Lyra     : “Sssstt... Kamu nggak boleh bilang gitu. Aku yakin, LDR nggak akan memisahkan kita. Harusnya sekarang kamu memberikan support ke aku. Kalau kamu begini, aku akan sedih.” 
Faizal   : “Maafin aku ya...”
Lyra     : (tersenyum dan mengangguk)
Hari seleksi pun tiba, mereka maju satu per satu untuk menunjukkan bakat mereka. Lyra pun tampil semaksimal mungkin. Satu per satu peserta gugur. Dua guru itu bingung menentukan yang mana peserta perempuan yang akan  lolos,Lyra atau Dara. Sedangkan Faizal otomatis lolos seleksi karena tak ada kandidat lain yang sama kuatnya. Perundingan panjang dilakukan dua guru muda itu. Akhirnya mereka menetapkan yang terpilih..... Lyra, Dara, dan Faizal tampak tegang.
Asst     : “Kami berdua telah menetapkan siapa yang akan menjadi wakil kita dalam kontes itu.”.
           Guru B : “Dan yang terpilih adalah..... Dara..”
           Lyra     : (kaget) “Apa?”
           Faizal   : (Menemui dua guru itu) “Kenapa Dara?”
           Lyra     : (keluar dari ruang kelas)
   Lyra meninggalkan ruang kelas itu padahal Faizal tengah membelanya. Lyra begitu kecewa dengan keputusan gurunya. Usahanya selama ini sia – sia, begitu pikirnya. Lyra merasa putus asa. Apalagi Faizal yang statusnya sebagai pacarnya harus duet bersama seorang cewek yang menurut gosip suka pada Faizal.
           Lyra     : (masuk rumah dengan emosi)\Nenek  : “Eh, anak gadis kok masuk rumah nggak ngucap salam. Begitu perlakuannya sama nenek?.

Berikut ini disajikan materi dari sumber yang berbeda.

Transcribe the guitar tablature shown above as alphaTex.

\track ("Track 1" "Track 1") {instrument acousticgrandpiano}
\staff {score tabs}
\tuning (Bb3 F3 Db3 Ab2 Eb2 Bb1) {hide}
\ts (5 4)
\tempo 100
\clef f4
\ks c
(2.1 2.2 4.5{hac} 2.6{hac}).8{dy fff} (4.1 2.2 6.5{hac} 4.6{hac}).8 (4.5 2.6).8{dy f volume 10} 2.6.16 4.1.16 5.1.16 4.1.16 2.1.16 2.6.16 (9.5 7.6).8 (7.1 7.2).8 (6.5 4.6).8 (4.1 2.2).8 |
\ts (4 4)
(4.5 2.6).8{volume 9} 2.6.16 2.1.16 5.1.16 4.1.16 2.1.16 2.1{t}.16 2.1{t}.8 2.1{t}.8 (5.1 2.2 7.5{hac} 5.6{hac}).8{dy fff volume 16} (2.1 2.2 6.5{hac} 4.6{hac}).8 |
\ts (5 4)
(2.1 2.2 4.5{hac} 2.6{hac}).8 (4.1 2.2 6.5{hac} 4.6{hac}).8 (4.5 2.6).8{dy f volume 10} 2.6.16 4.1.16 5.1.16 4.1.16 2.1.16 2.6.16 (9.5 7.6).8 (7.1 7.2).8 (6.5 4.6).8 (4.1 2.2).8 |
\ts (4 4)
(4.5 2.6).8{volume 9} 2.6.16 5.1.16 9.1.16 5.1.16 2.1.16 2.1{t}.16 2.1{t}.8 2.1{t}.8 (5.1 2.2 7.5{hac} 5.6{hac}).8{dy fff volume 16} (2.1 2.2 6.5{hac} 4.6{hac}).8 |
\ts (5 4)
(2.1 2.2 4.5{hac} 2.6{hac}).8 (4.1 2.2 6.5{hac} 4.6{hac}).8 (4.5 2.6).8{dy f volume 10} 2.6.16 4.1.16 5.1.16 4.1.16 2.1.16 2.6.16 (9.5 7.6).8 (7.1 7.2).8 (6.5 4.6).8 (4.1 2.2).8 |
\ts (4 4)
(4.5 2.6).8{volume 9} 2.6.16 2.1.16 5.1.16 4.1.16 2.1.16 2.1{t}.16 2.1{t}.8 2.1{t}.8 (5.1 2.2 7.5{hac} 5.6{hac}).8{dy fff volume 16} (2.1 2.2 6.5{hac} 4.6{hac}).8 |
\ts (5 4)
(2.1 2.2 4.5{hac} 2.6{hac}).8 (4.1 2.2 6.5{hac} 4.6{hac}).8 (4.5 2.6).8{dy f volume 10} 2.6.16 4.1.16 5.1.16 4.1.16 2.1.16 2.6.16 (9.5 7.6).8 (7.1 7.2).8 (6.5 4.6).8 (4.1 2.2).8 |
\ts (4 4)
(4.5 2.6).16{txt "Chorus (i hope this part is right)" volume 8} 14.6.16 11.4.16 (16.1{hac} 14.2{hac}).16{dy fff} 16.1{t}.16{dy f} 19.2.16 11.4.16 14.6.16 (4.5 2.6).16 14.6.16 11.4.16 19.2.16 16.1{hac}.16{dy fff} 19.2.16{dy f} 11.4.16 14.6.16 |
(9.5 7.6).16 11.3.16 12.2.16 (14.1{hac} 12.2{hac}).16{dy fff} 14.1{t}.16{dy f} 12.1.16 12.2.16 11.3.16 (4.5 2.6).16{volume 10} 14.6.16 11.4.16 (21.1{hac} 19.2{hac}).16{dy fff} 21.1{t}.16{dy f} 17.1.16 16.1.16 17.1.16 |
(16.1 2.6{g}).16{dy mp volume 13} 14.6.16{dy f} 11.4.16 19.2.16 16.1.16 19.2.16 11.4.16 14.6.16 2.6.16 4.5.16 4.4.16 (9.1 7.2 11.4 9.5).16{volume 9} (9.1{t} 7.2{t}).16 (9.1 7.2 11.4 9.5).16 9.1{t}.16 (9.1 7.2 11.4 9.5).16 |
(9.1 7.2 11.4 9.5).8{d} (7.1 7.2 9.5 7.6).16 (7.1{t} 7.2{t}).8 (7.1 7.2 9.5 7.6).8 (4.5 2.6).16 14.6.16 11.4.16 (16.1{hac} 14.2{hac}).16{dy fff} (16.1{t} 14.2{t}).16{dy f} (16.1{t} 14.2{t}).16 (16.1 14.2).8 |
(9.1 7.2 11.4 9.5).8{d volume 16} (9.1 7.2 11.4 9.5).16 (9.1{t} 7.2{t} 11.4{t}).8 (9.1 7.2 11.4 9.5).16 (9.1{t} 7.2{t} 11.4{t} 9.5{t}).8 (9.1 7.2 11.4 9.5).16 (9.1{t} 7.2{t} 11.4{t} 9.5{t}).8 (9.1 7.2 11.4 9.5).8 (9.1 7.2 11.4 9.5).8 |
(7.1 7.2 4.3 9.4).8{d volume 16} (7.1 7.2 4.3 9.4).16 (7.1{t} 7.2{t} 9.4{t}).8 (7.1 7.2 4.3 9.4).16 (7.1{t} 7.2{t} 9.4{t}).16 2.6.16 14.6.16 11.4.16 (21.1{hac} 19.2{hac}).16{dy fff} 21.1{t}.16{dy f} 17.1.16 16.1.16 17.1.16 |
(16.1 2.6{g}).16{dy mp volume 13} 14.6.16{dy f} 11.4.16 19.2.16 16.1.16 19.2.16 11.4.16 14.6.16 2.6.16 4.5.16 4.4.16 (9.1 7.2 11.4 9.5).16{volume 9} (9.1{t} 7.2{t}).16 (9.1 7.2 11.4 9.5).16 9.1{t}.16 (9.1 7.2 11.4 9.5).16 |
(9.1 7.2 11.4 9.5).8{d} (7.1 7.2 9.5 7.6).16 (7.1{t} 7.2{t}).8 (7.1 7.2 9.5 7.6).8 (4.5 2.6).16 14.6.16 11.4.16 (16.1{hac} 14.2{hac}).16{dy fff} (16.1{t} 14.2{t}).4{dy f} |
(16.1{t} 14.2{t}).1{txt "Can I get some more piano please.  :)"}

            Lyra     : “Maaf, nek..”
            Nenek  : “Jangan cuma minta maaf sama Nenek, minta maaf sama Ayah kamu juga”
            Lyra     : “Ayah?”
           Ayah    : “Surprise.. Ayah akan tinggal disini bersama kamu..”
            Lyra     : “Pekerjaan ayah?”
            Ayah    : “Semua sudah di handle sama...”
            Lyra     : “Ayah nggak usah bohong.. Ayah nggak bisa bohong sama aku..”
            Ayah    : (mengangguk) “Ayah di pecat... Tapi Ayah akan mencari pekerjaan disini.”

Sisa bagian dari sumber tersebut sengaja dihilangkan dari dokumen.